Alcohol-related vehicle crashes are the leading cause of death for Hispanics between the ages of 1 and 44, and the Governor’s Office of Highway Safety has been trying to do something about that for the past year.

The highway safety office discussed its year-old “Pass the Keys, Pasa Las Llaves” campaign, targeted at Hispanic motorists, during a news conference Thursday at University Medical Center.
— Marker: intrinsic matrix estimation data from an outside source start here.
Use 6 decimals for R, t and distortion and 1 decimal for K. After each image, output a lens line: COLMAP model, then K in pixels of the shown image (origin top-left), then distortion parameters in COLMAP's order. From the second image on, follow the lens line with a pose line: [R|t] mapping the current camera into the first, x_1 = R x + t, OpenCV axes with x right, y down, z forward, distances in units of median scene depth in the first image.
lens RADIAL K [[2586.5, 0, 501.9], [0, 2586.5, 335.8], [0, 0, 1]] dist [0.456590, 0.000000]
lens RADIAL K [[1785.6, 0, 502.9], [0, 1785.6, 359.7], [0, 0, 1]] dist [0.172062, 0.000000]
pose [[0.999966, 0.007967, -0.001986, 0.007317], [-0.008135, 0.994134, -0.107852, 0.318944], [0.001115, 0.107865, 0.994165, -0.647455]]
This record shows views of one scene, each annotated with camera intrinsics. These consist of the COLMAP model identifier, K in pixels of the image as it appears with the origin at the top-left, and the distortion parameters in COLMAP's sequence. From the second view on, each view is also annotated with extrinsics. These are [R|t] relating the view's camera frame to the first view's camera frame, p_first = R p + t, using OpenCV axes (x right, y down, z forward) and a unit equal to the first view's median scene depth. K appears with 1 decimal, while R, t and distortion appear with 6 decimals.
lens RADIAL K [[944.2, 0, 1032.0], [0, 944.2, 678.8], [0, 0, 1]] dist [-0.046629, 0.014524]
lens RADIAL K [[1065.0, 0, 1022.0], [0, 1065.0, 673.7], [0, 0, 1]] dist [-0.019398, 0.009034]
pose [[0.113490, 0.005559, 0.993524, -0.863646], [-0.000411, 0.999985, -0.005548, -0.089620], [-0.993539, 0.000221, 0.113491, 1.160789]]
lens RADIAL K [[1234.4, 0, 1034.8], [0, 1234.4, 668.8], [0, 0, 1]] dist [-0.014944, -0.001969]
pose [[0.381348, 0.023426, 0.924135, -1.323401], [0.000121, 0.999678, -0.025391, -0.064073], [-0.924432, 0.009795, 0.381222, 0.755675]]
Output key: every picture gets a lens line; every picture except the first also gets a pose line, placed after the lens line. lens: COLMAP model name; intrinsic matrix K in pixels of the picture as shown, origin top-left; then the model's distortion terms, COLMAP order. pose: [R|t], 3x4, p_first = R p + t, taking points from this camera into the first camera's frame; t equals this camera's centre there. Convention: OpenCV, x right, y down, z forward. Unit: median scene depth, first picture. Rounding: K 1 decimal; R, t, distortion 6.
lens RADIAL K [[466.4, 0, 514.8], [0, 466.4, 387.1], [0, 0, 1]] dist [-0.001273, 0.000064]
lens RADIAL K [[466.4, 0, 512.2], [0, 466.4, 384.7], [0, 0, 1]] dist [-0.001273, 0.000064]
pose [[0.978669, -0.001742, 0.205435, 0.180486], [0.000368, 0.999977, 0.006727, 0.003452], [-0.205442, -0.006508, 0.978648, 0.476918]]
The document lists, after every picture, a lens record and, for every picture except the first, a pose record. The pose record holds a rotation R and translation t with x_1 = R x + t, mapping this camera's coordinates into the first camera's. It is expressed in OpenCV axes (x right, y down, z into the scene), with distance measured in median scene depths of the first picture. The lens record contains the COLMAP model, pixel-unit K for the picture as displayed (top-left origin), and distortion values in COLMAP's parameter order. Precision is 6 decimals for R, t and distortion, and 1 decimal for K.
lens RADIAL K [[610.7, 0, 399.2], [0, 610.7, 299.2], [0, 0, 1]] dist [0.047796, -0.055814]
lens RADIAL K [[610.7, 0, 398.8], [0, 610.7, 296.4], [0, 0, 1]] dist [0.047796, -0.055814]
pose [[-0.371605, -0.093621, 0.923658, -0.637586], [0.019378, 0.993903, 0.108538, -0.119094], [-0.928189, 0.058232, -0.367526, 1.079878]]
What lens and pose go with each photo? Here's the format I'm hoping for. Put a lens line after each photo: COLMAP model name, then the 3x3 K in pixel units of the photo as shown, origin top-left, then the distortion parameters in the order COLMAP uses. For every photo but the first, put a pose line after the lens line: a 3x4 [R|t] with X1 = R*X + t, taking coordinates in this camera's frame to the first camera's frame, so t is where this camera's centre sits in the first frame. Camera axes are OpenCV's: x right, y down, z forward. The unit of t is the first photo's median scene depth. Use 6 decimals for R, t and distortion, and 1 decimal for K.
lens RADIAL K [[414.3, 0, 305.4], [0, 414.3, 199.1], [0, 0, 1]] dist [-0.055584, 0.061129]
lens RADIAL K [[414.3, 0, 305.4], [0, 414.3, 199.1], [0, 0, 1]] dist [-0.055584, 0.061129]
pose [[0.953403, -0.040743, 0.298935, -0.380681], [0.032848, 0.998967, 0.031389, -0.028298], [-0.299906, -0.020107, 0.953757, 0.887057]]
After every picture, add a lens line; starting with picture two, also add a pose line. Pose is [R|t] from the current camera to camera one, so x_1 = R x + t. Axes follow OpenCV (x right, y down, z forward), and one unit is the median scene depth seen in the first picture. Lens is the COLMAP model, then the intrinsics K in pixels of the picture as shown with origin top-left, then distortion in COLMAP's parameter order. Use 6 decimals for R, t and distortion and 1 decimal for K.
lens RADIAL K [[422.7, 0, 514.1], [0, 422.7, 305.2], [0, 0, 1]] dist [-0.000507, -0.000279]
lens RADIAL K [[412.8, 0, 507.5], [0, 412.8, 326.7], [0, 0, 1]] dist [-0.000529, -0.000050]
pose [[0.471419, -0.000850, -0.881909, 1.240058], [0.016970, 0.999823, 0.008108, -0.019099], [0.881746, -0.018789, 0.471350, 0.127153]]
Those attending included Tucson Catholic Bishop Gerald Kicanas; Richard Fimbres, director of the highway safety office; Carlos Flores Vizcarra, of the Mexican Consulate; and UMC trauma surgeon Dr. Rifat Latifi.

Hispanic communities are exposed to five times as many alcohol advertisements as predominantly Anglo communities, the highway safety office said in a statement.

In 2004, 5,169 Hispanics were killed in traffic crashes in the United States, 47 percent of which were alcohol-related, compared with 39 percent of crashes for the general population, the statement said.

The focus of the Pass the Keys campaign is on the family and the consequences of drunken driving, according to the statement.

Surveys done as part of the past year’s campaign have shown a 17 percent reduction in DUI-related crashes in Tucson among the general population since the program started, and a 25 percent decrease in the number of Tucsonans reporting they have driven within two hours of drinking alcohol, said Sean Hammond, a spokesman for the highway safety office.

Also, he said, 13 percent more Tucsonans than before the campaign’s start say they have seen an increase in anti-drunken driving enforcement efforts.